Моника, явно колеблясь, опустила взгляд, вздохнула и ответила:
— Хорошо. Пока это не переходит границы того, что сам император счел бы приличным.
Маркус не стал разъяснять ей, что с точки зрения Конрада «приличным» было бы сорвать с Имоджин одежду и овладеть ею прямо здесь, на тростнике. Он слегка вскинул руки и сделал полшага к Имоджин; девушка бросилась к нему и обняла за шею, разразившись такими бурными рыданиями, что он и сам едва сумел сдержать слезы.
— Дорогая, — прошептал он. — Я все улажу.
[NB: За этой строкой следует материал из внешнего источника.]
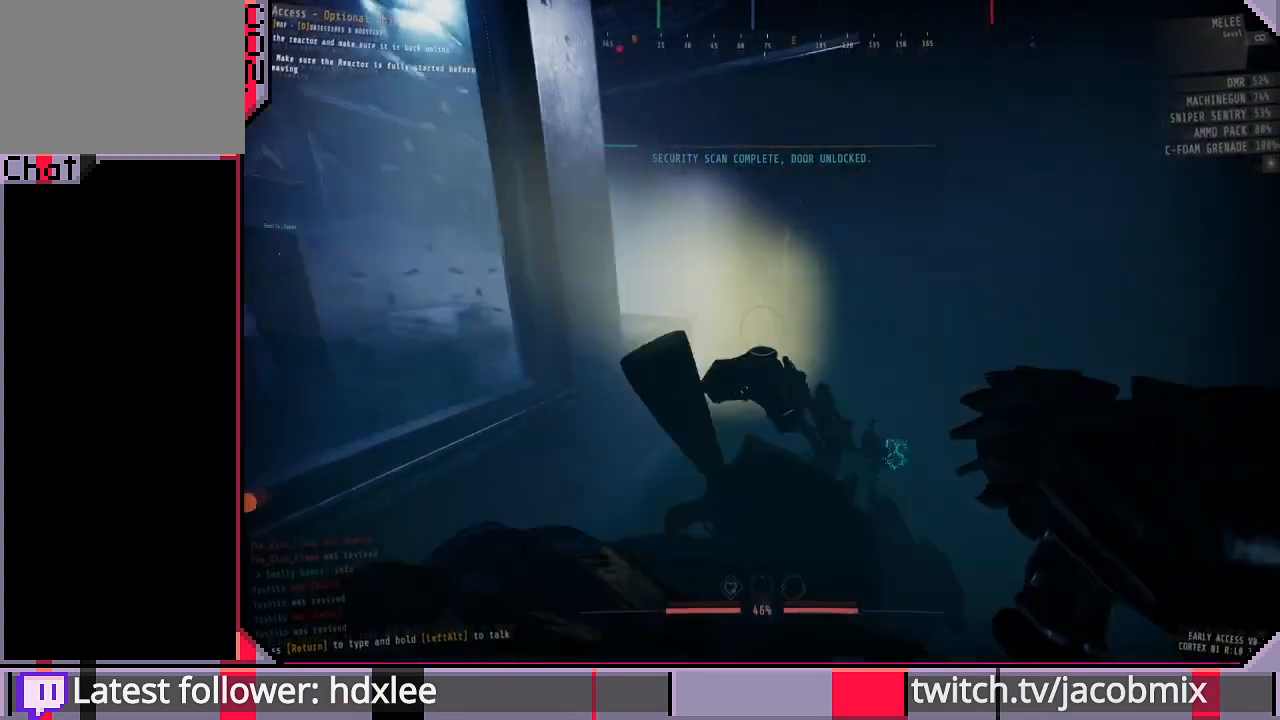
{"keys": ["d"], "mouse": [], "events": [[100, "d", "down"], [167, "shift", "up"], [433, "w", "up"]]}
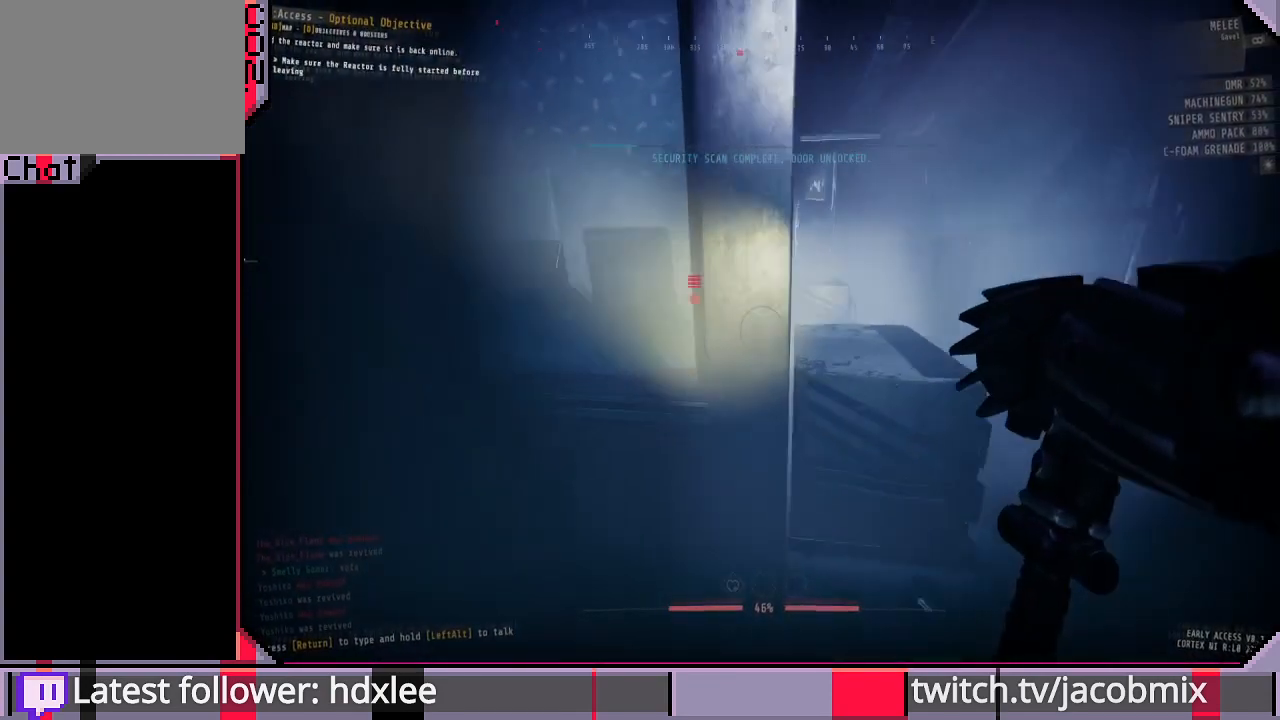
{"keys": ["d", "w"], "mouse": [], "events": [[267, "w", "down"]]}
Имоджин отодвинулась, вглядываясь в его лицо. В полутьме зала она выглядела не только измученной, но и испуганной. Маркус отчаянно хотел сказать ей больше, объяснить, что он собирается делать дальше, но не мог найти слов, которые были бы понятны любимой, но неясны ее матери. Ему отчаянно хотелось поцеловать Имоджин. Стройное, хрупкое тело ощущалось таким знакомым в его руках, что казалось безумием не ласкать его. Тепло их прижатых друг к другу тел постепенно растопило испуг на ее лице. Закрыв глаза, она, дрожа, прильнула к нему.
Моника, почувствовав их нарастающий пыл, тут же вмешалась:
— Прекрасно, сударь. Целомудренная привязанность его величества к моей дочери, по-видимому, произвела на вас неизгладимое впечатление.
Влюбленные с трудом оторвались друг от друга. Маркус был слишком не в себе, чтобы найти пусть даже ничего не значащие слова вежливости.
Пришлось Монике взять инициативу на себя. Не допуская никаких возражений, она увела Имоджин; та следовала за ней, словно призрак, пятясь и до самого последнего момента не сводя взгляда с возлюбленного. Горло у Маркуса перехватило, сердце стиснула ледяная рука.
— Позвольте еще раз поблагодарить вас, сударь, за то, что вы дали себе труд нанести нам визит во время своего путешествия, — сказала Моника. — Не хотите ли принять ванну, прежде чем продолжить путь? — Понизив голос, она добавила: — Маркус, что это за путешествие на юго-запад? Пожалуйста, Успокой меня. Ты ведь не зашел так далеко, чтобы проделать весь этот путь только ради того, чтобы рыдать тут у моих ног?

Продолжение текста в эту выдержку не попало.